If the curves, $\frac{x^{2}}{a}+\frac{y^{2}}{b}=1$ and $\frac{x^{2}}{c}+\frac{y^{2}}{d}=1$ intersect each other at an angle of $90^{\circ}$, then which of the following relations is true?

1. (1) $a+b=c+d$

2. (2) $a-b=c-d$

3. (3) $a b=\frac{c+d}{a+b}$

4. (4) $a-c=b+d$

Correct Option: 2,

Solution:

$\frac{x^{2}}{a}+\frac{y^{2}}{b}=1$

diff : $\frac{2 x}{a}+\frac{2 y}{b} \frac{d y}{d x}=0 \Rightarrow \frac{y}{b} \frac{d y}{d x}=\frac{-x}{a}$

$\frac{d y}{d x}=\frac{-b x}{a y} \ldots(2)$

$\frac{x^{2}}{c}+\frac{y^{2}}{d}=1 \ldots(3)$

Diff : $\frac{d y}{d x}=\frac{-d x}{c y}$....(4)

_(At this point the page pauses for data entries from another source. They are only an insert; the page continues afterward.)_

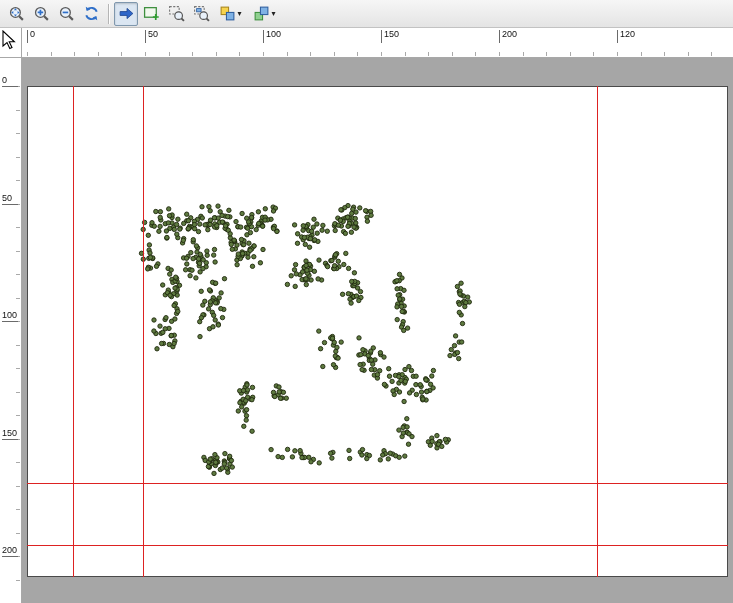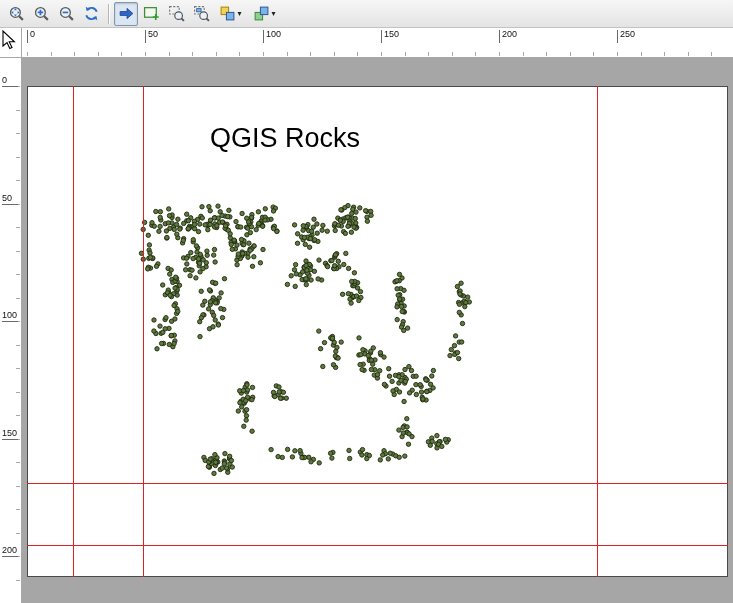--- a/index.html
+++ b/index.html
@@ -212,21 +212,21 @@
     <div class="hlabel" style="left: 8px;">0</div>
     <div class="htick" style="left: 123px;"></div>
     <div class="hlabel" style="left: 126px;">50</div>
     <div class="htick" style="left: 241px;"></div>
     <div class="hlabel" style="left: 244px;">100</div>
     <div class="htick" style="left: 359px;"></div>
     <div class="hlabel" style="left: 362px;">150</div>
     <div class="htick" style="left: 477px;"></div>
     <div class="hlabel" style="left: 480px;">200</div>
     <div class="htick" style="left: 595px;"></div>
-    <div class="hlabel" style="left: 598px;">250</div>
+    <div class="hlabel" style="left: 598px;">120</div>
   </div>
 <div class="v-ruler">
     <div class="vminor" style="top: 28px;"></div>
     <div class="vminor" style="top: 52px;"></div>
     <div class="vminor" style="top: 75px;"></div>
     <div class="vminor" style="top: 99px;"></div>
     <div class="vminor" style="top: 122px;"></div>
     <div class="vminor" style="top: 146px;"></div>
     <div class="vminor" style="top: 169px;"></div>
     <div class="vminor" style="top: 193px;"></div>
@@ -984,21 +984,20 @@
         <circle cx="379.4" cy="345.7" r="2.2" fill="#5e7a40" stroke="#20290f" stroke-width="0.9"></circle>
         <circle cx="381.1" cy="346.9" r="2.2" fill="#5e7a40" stroke="#20290f" stroke-width="0.9"></circle>
         <circle cx="375.3" cy="346.0" r="2.2" fill="#5e7a40" stroke="#20290f" stroke-width="0.9"></circle>
         <circle cx="384.0" cy="349.6" r="2.2" fill="#5e7a40" stroke="#20290f" stroke-width="0.9"></circle>
         <circle cx="380.5" cy="357.2" r="2.2" fill="#5e7a40" stroke="#20290f" stroke-width="0.9"></circle>
         <circle cx="375.1" cy="340.4" r="2.2" fill="#5e7a40" stroke="#20290f" stroke-width="0.9"></circle>
         <circle cx="379.1" cy="339.9" r="2.2" fill="#5e7a40" stroke="#20290f" stroke-width="0.9"></circle>
         <circle cx="378.8" cy="331.7" r="2.2" fill="#5e7a40" stroke="#20290f" stroke-width="0.9"></circle>
         <circle cx="370.9" cy="343.1" r="2.2" fill="#5e7a40" stroke="#20290f" stroke-width="0.9"></circle>
       </svg>
-    <div class="map-title" style="left: 182px; top: 36px; font-size: 27px; color: rgb(0, 0, 0);">QGIS Rocks</div>
   </div>
 
 <div class="vguide" style="left: 51px; top: 28px; height: 491px; background: rgb(221, 34, 34);"></div>
     <div class="vguide" style="left: 121px; top: 28px; height: 491px; background: rgb(221, 34, 34);"></div>
     <div class="vguide" style="left: 575px; top: 28px; height: 491px; background: rgb(221, 34, 34);"></div>
     <div class="hguide" style="top: 425px; left: 5px; width: 701px; background: rgb(221, 34, 34);"></div>
     <div class="hguide" style="top: 487px; left: 5px; width: 701px; background: rgb(221, 34, 34);"></div>
   </div>
 
 </body></html>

$\mathrm{m}_{1} \mathrm{~m}_{2}=-1 \Rightarrow \frac{-\mathrm{bx}}{\mathrm{ay}} \times \frac{-\mathrm{dx}}{\mathrm{cy}}=-1$

$\Rightarrow \mathrm{bdx}^{2}=-\mathrm{acy}^{2} \quad \ldots \ldots(5)$

$(1)-(3) \Rightarrow\left(\frac{1}{a}-\frac{1}{c}\right)^{x^{2}}+\left(\frac{1}{b}-\frac{1}{d}\right) y^{2}=0$

$\Rightarrow \frac{c-a}{a c} x^{2}+\frac{d-b}{b d} \times\left(\frac{-b d}{a c}\right) x^{2}=0($ using 5$)$

$\Rightarrow(c-a)-(d-b)=0$

$\Rightarrow c-a=d-b$